### Trecho do documento
Da Brecha
Desde A Hora do Show, Spike Lee entrou num
período especialmente fértil de sua filmografia.
Tratou-se menos de algum tipo de virada em sua obra
– já que não apresentou nenhuma grande
mudança temática ou estética –
do que de uma espécie de reafirmação
de objetivos acompanhada de uma lucidez e concentração
que apenas ocasionalmente se apresentava com tanta eficácia.
Talvez por conta disso, mais do que nunca, com seus
três longas de ficção recentes (neste
período bastante criativo ele dirigiu ainda pelo
menos dois registros de performance, um documentário
e um curta-metragem), Lee tem se disposto a radiografar
a sociedade americana contemporânea. Em She
Hate Me, sai de cena o tom mais contemplativo visto
em A Última Noite e retornamos ao confronto
direto de A Hora do Show (não é
à toa que o filme está vindo direto para
o vídeo, depois de ser tratado como um estorvo
pelo seu distribuidor americano). O próprio Lee
explicita a relação com o filme anterior,
ao inserir uma cena bastante gratuita bem no começo,
em que o protagonista chega atrasado numa reunião
que é praticamente idêntica à que
existe naquele.
She Hate Me começa com uma montagem sobre
notas de dólares que após algum tempo
começam a valorizar a imagem de sucessivos ex-presidentes
americanos até se concluir, num tom cômico,
com uma inexistente nota de três dólares
com a face George W. Bush e um carimbo da Enron (a corporação
que estourou o primeiro grande escândalo do atual
governo americano). Em outros filmes, uma seqüência
de créditos como está serviria para expor
o que vai ser ilustrado nas pouco mais de duas horas
seguintes, mas aqui ela apenas serve para indicar qual
foi o ponto de partida do cineasta. Como em todos os
filmes de Lee, há uma tensão entre um
mundo artificial e fantasioso que ele constrói,
e os discursos e dilemas inseridos lá dentro,
que nunca deixam de nos ter como ponto de referência.

(Entradas da coleção)
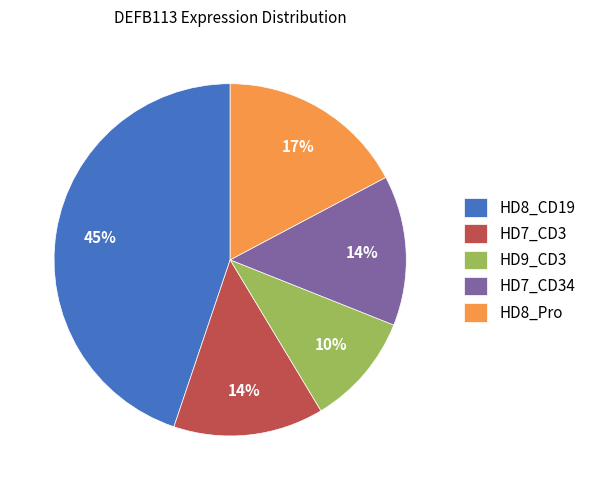

Which category has the smallest portion of the pie?

HD9_CD3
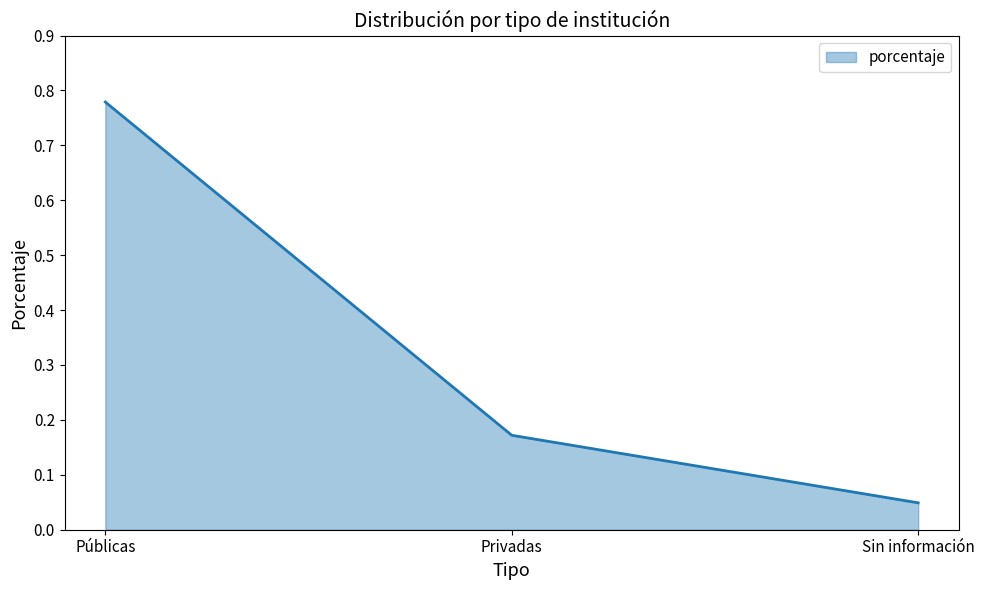

How many lines are shown in the chart?

1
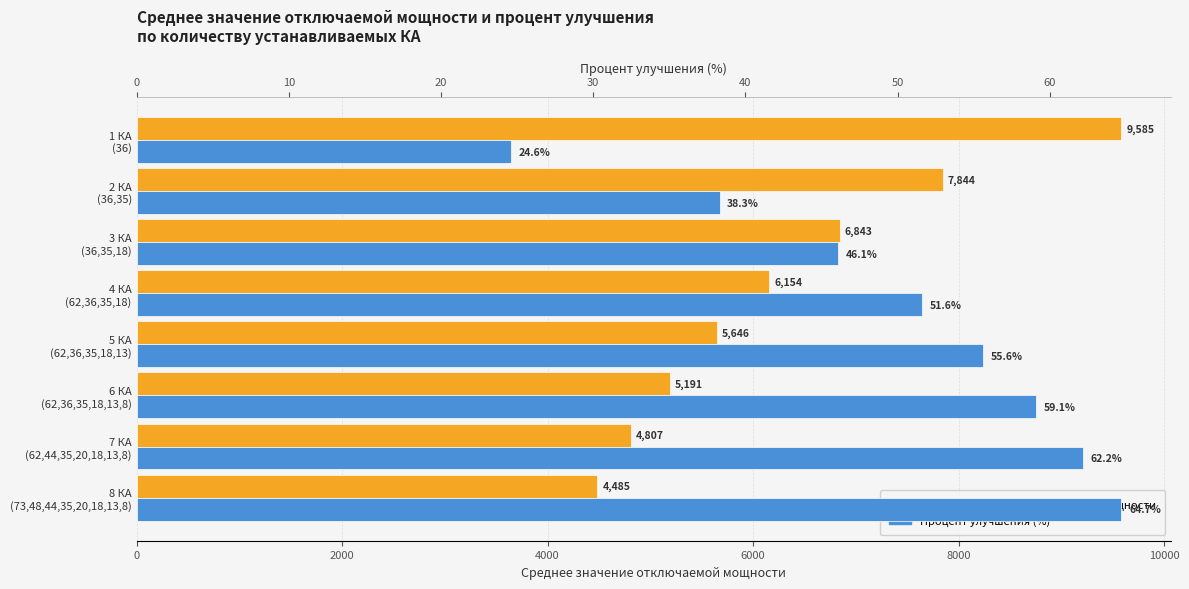

At how many categories does at least one series exceed 9046?

1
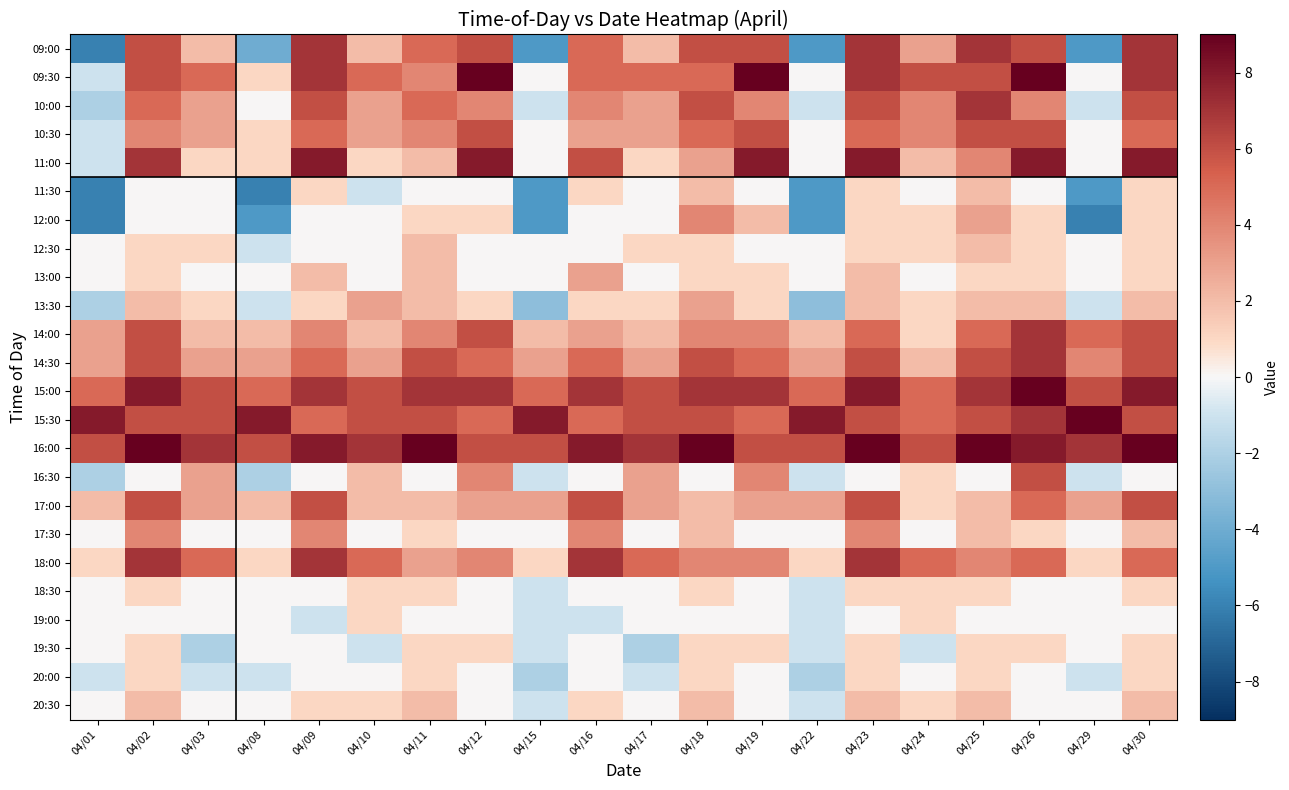

At which category is the sum across all series the highest?

04/23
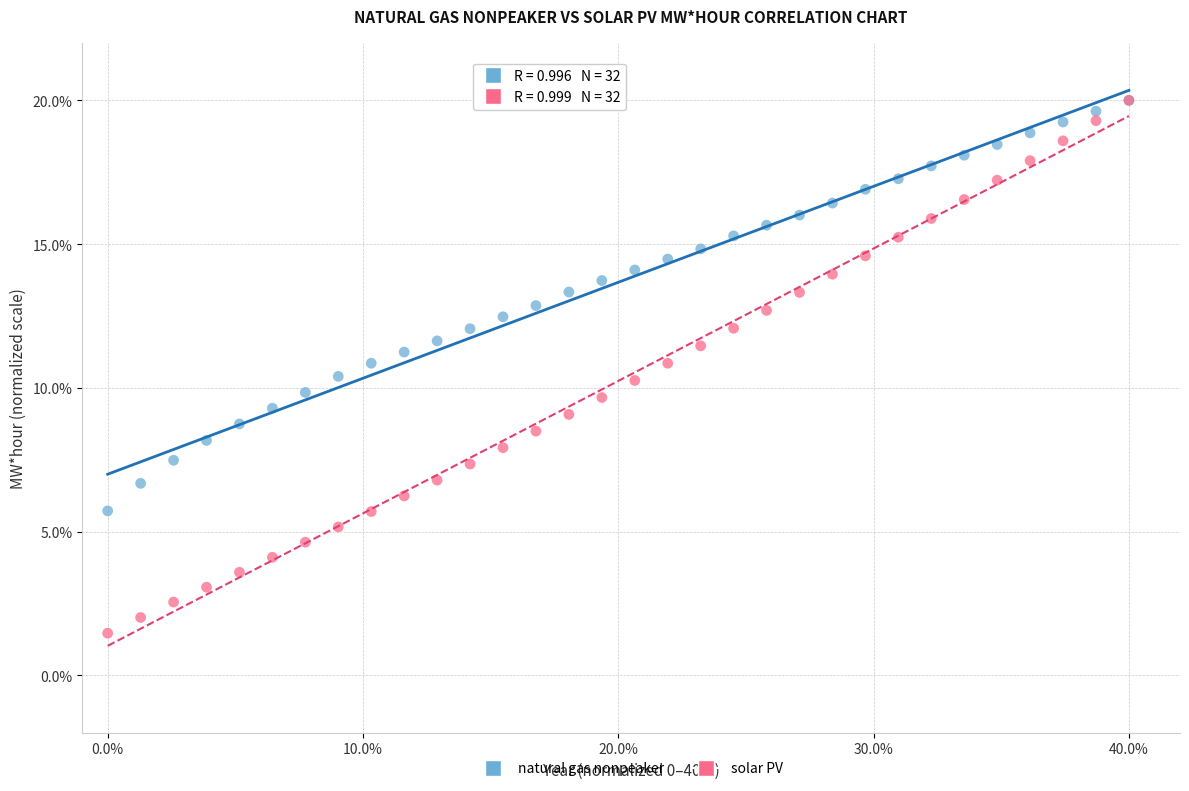

Which series has the largest Y range (max minus min)?

solar PV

### O que fazer
Extraia da crítica sobre o filme She Hate Me, sem nenhuma alteração, o trecho que vai de "Tratou-se menos de" até "com tanta eficácia.".

### Solução comentada
Tratou-se menos de algum tipo de virada em sua obra
– já que não apresentou nenhuma grande
mudança temática ou estética –
do que de uma espécie de reafirmação
de objetivos acompanhada de uma lucidez e concentração
que apenas ocasionalmente se apresentava com tanta eficácia.